Célébration
Les tuiles de ta maison s'enrosissaient sous l'astre levant. Ton regard s'ouvrait sur ce nouveau jour, la joie envahissait ton cœur.
C’était ta journée d’anniversaire.
Volets claquant sur les murs éclaboussés de soleil, visages ensommeillés et heureux des tiens penchés aux fenêtres, cheveux blonds et bruns qui se déroulaient, s'entortillaient, s'envolaient, s'agitaient au gré d'un vent tiède ; la vaste demeure s'épanouissait. Les heures à venir se pressentaient ardentes. Qu'importe, les prunelles scintillaient d'impatience. Heureuses, les dames s'empressaient pour commencer l'ouvrage.
Des senteurs de café fraichement moulu se répandirent bientôt dans la maisonnée. De quelques débelloises débordant du puissant breuvage aux mugs fumants, le voyage était odoriférant. Impatient de déguster l'élixir, tu t'attablas avec les hommes. À l'écart, elles s'activaient au sein des cuisines, grillaient les toasts, jetaient dans des poêles brûlantes des tranches de bacon, battaient en omelette les œufs frais du matin. Les enfants s'égaillaient. Alors, des brocs déversaient dans les bols le lait qui ornerait de moustaches mousseuses le dessus des lèvres impubères.
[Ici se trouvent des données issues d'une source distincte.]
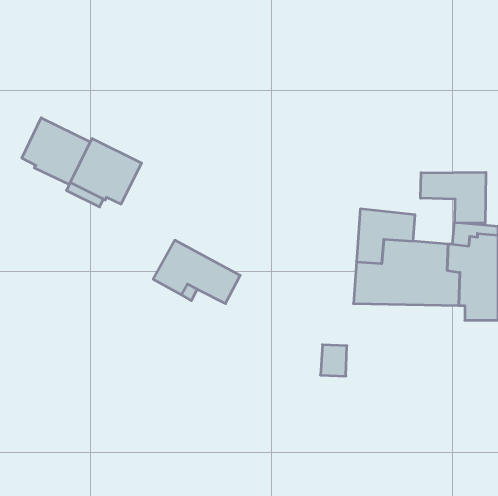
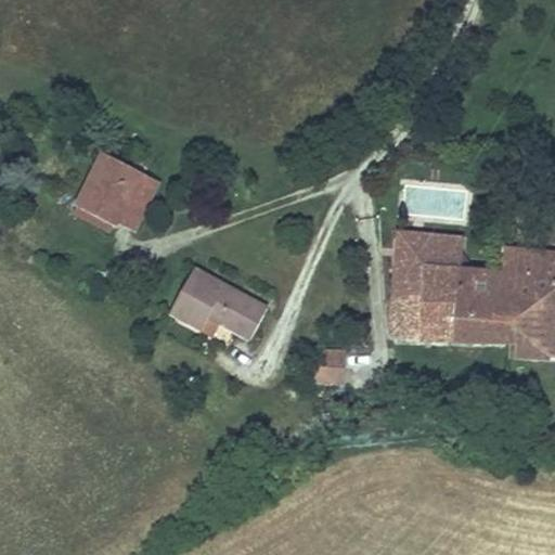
building: [22,118,90,185] -> none
building: [421,172,486,223] -> none
building: [320,345,347,376] -> [315,348,345,383]

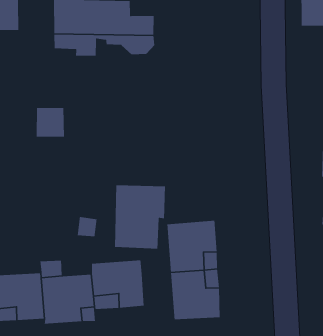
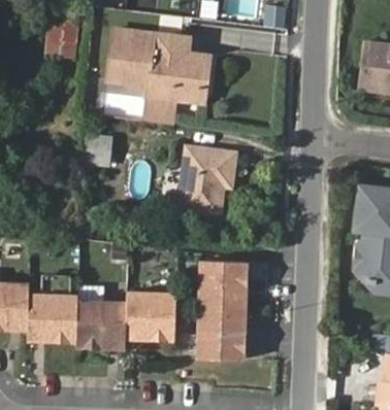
building: none -> [145,74,206,125]
building: [114,184,166,250] -> [176,148,232,215]

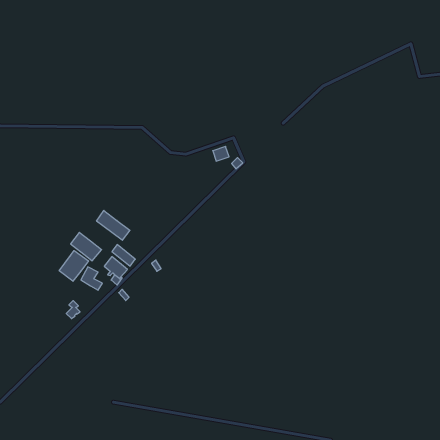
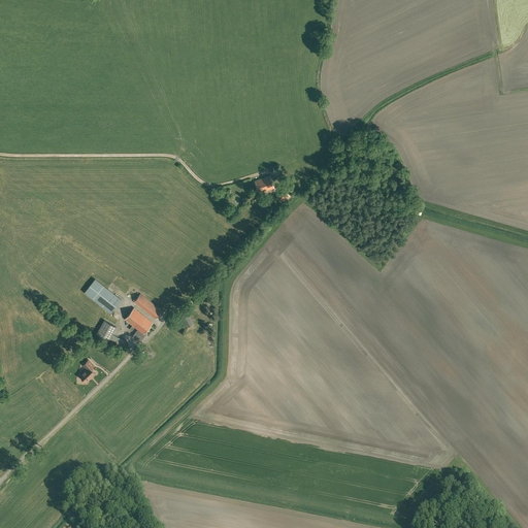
building: [97,210,130,240] -> none
building: [59,251,89,281] -> none

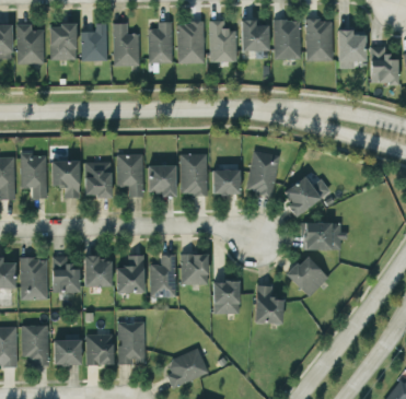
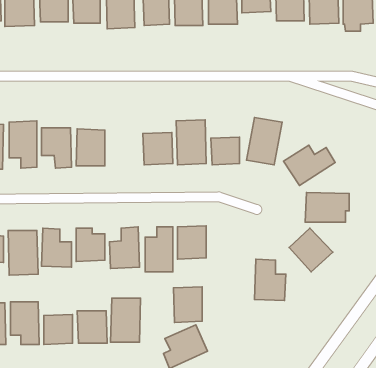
building: [116,154,143,198] -> none
building: [212,281,240,315] -> [173,287,202,322]

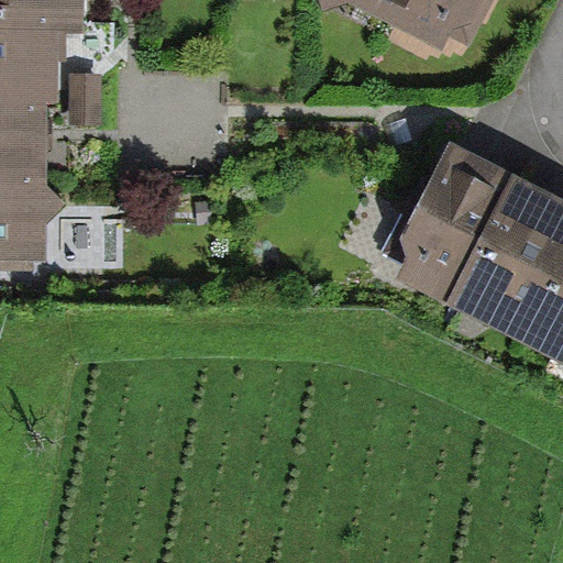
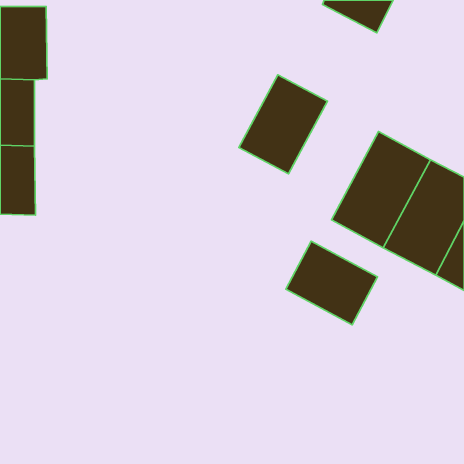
building: none -> [239,75,327,174]
building: none -> [286,241,378,325]

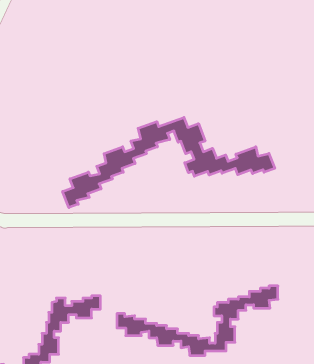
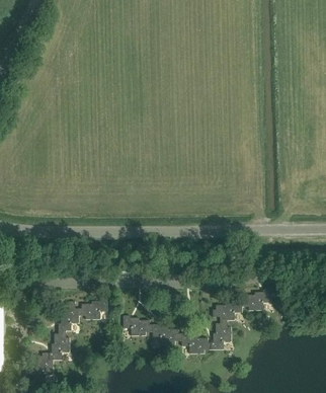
building: [63,117,275,208] -> none

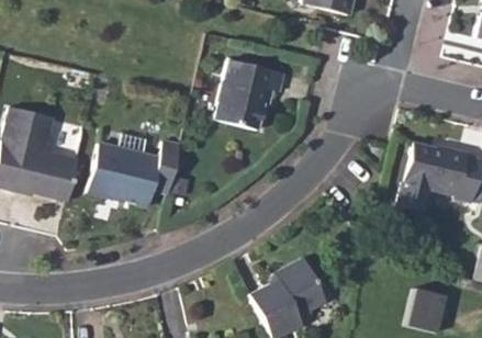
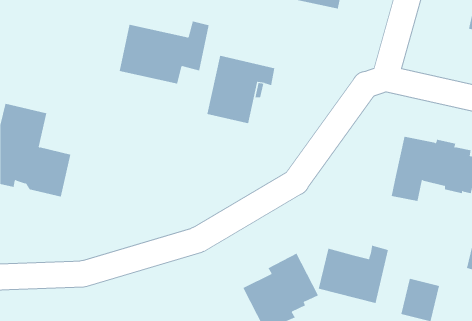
building: [89,143,180,206] -> [119,21,210,84]
building: none -> [318,245,389,304]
Craquant serait aussi le pain qui croustillerait sous leurs dents tandis que la confiture et le miel dégoulineraient et poisseraient leurs doigts gourmands.
Votre quotidien restait délicieux et apprécié, pour ta plus grande joie. Il encotonnait les bambins, les parents et toi, vénérable patriarche de ces lieux tranquilles. Tous se mouvaient volontiers dans cette bienheureuse immuabilité. Au diable ce qui sévissait ailleurs, ça n'avait pas voix au chapitre. Le temps s'arrêtait, il écartait avec pudeur les réalités du monde pour vous préserver.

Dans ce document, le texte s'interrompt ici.